(INPUT FOR THIS TASK Opens)

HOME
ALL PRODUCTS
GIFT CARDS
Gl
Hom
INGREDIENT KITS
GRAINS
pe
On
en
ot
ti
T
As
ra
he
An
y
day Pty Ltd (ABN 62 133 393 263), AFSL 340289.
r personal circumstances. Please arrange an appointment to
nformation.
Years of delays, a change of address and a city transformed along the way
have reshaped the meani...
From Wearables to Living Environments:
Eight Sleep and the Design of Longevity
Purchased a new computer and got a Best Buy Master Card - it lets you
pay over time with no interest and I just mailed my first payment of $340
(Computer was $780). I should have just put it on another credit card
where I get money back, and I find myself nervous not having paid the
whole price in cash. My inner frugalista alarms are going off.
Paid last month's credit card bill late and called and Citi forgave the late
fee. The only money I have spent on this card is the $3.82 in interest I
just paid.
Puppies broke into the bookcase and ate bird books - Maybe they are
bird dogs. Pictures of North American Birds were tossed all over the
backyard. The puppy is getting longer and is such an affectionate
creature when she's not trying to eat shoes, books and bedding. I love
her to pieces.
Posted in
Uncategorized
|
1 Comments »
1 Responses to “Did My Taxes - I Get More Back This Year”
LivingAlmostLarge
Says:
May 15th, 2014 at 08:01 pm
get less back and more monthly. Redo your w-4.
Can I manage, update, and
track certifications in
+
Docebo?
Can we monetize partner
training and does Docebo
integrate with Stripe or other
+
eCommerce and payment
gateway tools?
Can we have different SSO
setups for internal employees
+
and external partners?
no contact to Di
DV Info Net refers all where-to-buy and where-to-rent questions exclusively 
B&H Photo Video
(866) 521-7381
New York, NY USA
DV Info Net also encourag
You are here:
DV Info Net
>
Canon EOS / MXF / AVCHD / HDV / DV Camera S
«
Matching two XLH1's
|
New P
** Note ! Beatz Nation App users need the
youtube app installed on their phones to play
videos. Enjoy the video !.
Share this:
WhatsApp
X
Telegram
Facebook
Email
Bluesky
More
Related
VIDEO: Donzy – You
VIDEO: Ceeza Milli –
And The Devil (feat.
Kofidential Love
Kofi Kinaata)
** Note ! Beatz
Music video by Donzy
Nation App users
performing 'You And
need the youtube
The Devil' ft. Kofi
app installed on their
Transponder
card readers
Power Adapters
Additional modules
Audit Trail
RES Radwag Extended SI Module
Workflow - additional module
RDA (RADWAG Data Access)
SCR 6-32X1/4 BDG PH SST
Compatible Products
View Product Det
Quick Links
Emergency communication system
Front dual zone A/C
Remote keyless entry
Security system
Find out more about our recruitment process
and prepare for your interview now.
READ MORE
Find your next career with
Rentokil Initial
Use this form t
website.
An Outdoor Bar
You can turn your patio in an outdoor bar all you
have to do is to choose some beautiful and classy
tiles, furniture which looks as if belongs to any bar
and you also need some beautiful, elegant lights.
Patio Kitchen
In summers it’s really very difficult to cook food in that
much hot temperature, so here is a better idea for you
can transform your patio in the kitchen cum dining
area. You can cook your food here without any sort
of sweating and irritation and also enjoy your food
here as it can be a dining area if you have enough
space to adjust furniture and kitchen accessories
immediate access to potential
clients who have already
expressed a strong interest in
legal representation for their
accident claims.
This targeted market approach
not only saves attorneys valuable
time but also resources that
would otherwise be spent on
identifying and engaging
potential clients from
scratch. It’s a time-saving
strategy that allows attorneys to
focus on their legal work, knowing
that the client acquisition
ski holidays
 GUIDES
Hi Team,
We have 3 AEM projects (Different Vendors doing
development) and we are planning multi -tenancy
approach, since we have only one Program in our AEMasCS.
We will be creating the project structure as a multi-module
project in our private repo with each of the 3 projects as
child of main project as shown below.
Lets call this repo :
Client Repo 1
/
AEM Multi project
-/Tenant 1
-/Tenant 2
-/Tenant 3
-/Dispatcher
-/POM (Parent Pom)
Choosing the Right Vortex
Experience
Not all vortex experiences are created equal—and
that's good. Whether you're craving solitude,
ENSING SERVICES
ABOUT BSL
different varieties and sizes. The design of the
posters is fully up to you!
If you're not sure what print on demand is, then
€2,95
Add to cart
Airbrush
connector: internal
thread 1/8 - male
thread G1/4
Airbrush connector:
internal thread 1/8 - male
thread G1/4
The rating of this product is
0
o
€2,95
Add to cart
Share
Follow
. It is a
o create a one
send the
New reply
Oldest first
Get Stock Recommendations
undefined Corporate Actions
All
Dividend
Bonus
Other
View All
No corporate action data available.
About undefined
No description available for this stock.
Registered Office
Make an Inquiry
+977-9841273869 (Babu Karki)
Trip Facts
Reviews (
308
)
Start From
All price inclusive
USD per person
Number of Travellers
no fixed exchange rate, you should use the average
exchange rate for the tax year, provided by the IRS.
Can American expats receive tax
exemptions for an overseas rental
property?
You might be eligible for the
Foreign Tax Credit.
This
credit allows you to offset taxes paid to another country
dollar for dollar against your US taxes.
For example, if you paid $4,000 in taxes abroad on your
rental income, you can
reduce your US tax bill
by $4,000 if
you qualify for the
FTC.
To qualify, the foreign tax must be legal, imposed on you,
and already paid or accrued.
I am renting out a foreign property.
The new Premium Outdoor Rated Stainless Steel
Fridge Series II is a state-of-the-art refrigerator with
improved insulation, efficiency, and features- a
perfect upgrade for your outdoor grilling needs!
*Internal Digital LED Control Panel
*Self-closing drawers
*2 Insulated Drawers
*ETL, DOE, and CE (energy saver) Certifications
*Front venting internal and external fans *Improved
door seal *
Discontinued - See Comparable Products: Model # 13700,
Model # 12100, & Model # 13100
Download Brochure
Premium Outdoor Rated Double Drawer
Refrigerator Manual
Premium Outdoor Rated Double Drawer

(INPUT FOR THIS TASK Closes)

## WHAT YOU NEED TO DO
Copy out every line of the listing above word for word, in the original order and with the same line breaks.

## ANSWER TO THE EXERCISE
HOME
ALL PRODUCTS
GIFT CARDS
Gl
Hom
INGREDIENT KITS
GRAINS
pe
On
en
ot
ti
T
As
ra
he
An
y
day Pty Ltd (ABN 62 133 393 263), AFSL 340289.
r personal circumstances. Please arrange an appointment to
nformation.
Years of delays, a change of address and a city transformed along the way
have reshaped the meani...
From Wearables to Living Environments:
Eight Sleep and the Design of Longevity
Purchased a new computer and got a Best Buy Master Card - it lets you
pay over time with no interest and I just mailed my first payment of $340
(Computer was $780). I should have just put it on another credit card
where I get money back, and I find myself nervous not having paid the
whole price in cash. My inner frugalista alarms are going off.
Paid last month's credit card bill late and called and Citi forgave the late
fee. The only money I have spent on this card is the $3.82 in interest I
just paid.
Puppies broke into the bookcase and ate bird books - Maybe they are
bird dogs. Pictures of North American Birds were tossed all over the
backyard. The puppy is getting longer and is such an affectionate
creature when she's not trying to eat shoes, books and bedding. I love
her to pieces.
Posted in
Uncategorized
|
1 Comments »
1 Responses to “Did My Taxes - I Get More Back This Year”
LivingAlmostLarge
Says:
May 15th, 2014 at 08:01 pm
get less back and more monthly. Redo your w-4.
Can I manage, update, and
track certifications in
+
Docebo?
Can we monetize partner
training and does Docebo
integrate with Stripe or other
+
eCommerce and payment
gateway tools?
Can we have different SSO
setups for internal employees
+
and external partners?
no contact to Di
DV Info Net refers all where-to-buy and where-to-rent questions exclusively 
B&H Photo Video
(866) 521-7381
New York, NY USA
DV Info Net also encourag
You are here:
DV Info Net
>
Canon EOS / MXF / AVCHD / HDV / DV Camera S
«
Matching two XLH1's
|
New P
** Note ! Beatz Nation App users need the
youtube app installed on their phones to play
videos. Enjoy the video !.
Share this:
WhatsApp
X
Telegram
Facebook
Email
Bluesky
More
Related
VIDEO: Donzy – You
VIDEO: Ceeza Milli –
And The Devil (feat.
Kofidential Love
Kofi Kinaata)
** Note ! Beatz
Music video by Donzy
Nation App users
performing 'You And
need the youtube
The Devil' ft. Kofi
app installed on their
Transponder
card readers
Power Adapters
Additional modules
Audit Trail
RES Radwag Extended SI Module
Workflow - additional module
RDA (RADWAG Data Access)
SCR 6-32X1/4 BDG PH SST
Compatible Products
View Product Det
Quick Links
Emergency communication system
Front dual zone A/C
Remote keyless entry
Security system
Find out more about our recruitment process
and prepare for your interview now.
READ MORE
Find your next career with
Rentokil Initial
Use this form t
website.
An Outdoor Bar
You can turn your patio in an outdoor bar all you
have to do is to choose some beautiful and classy
tiles, furniture which looks as if belongs to any bar
and you also need some beautiful, elegant lights.
Patio Kitchen
In summers it’s really very difficult to cook food in that
much hot temperature, so here is a better idea for you
can transform your patio in the kitchen cum dining
area. You can cook your food here without any sort
of sweating and irritation and also enjoy your food
here as it can be a dining area if you have enough
space to adjust furniture and kitchen accessories
immediate access to potential
clients who have already
expressed a strong interest in
legal representation for their
accident claims.
This targeted market approach
not only saves attorneys valuable
time but also resources that
would otherwise be spent on
identifying and engaging
potential clients from
scratch. It’s a time-saving
strategy that allows attorneys to
focus on their legal work, knowing
that the client acquisition
ski holidays
 GUIDES
Hi Team,
We have 3 AEM projects (Different Vendors doing
development) and we are planning multi -tenancy
approach, since we have only one Program in our AEMasCS.
We will be creating the project structure as a multi-module
project in our private repo with each of the 3 projects as
child of main project as shown below.
Lets call this repo :
Client Repo 1
/
AEM Multi project
-/Tenant 1
-/Tenant 2
-/Tenant 3
-/Dispatcher
-/POM (Parent Pom)
Choosing the Right Vortex
Experience
Not all vortex experiences are created equal—and
that's good. Whether you're craving solitude,
ENSING SERVICES
ABOUT BSL
different varieties and sizes. The design of the
posters is fully up to you!
If you're not sure what print on demand is, then
€2,95
Add to cart
Airbrush
connector: internal
thread 1/8 - male
thread G1/4
Airbrush connector:
internal thread 1/8 - male
thread G1/4
The rating of this product is
0
o
€2,95
Add to cart
Share
Follow
. It is a
o create a one
send the
New reply
Oldest first
Get Stock Recommendations
undefined Corporate Actions
All
Dividend
Bonus
Other
View All
No corporate action data available.
About undefined
No description available for this stock.
Registered Office
Make an Inquiry
+977-9841273869 (Babu Karki)
Trip Facts
Reviews (
308
)
Start From
All price inclusive
USD per person
Number of Travellers
no fixed exchange rate, you should use the average
exchange rate for the tax year, provided by the IRS.
Can American expats receive tax
exemptions for an overseas rental
property?
You might be eligible for the
Foreign Tax Credit.
This
credit allows you to offset taxes paid to another country
dollar for dollar against your US taxes.
For example, if you paid $4,000 in taxes abroad on your
rental income, you can
reduce your US tax bill
by $4,000 if
you qualify for the
FTC.
To qualify, the foreign tax must be legal, imposed on you,
and already paid or accrued.
I am renting out a foreign property.
The new Premium Outdoor Rated Stainless Steel
Fridge Series II is a state-of-the-art refrigerator with
improved insulation, efficiency, and features- a
perfect upgrade for your outdoor grilling needs!
*Internal Digital LED Control Panel
*Self-closing drawers
*2 Insulated Drawers
*ETL, DOE, and CE (energy saver) Certifications
*Front venting internal and external fans *Improved
door seal *
Discontinued - See Comparable Products: Model # 13700,
Model # 12100, & Model # 13100
Download Brochure
Premium Outdoor Rated Double Drawer
Refrigerator Manual
Premium Outdoor Rated Double Drawer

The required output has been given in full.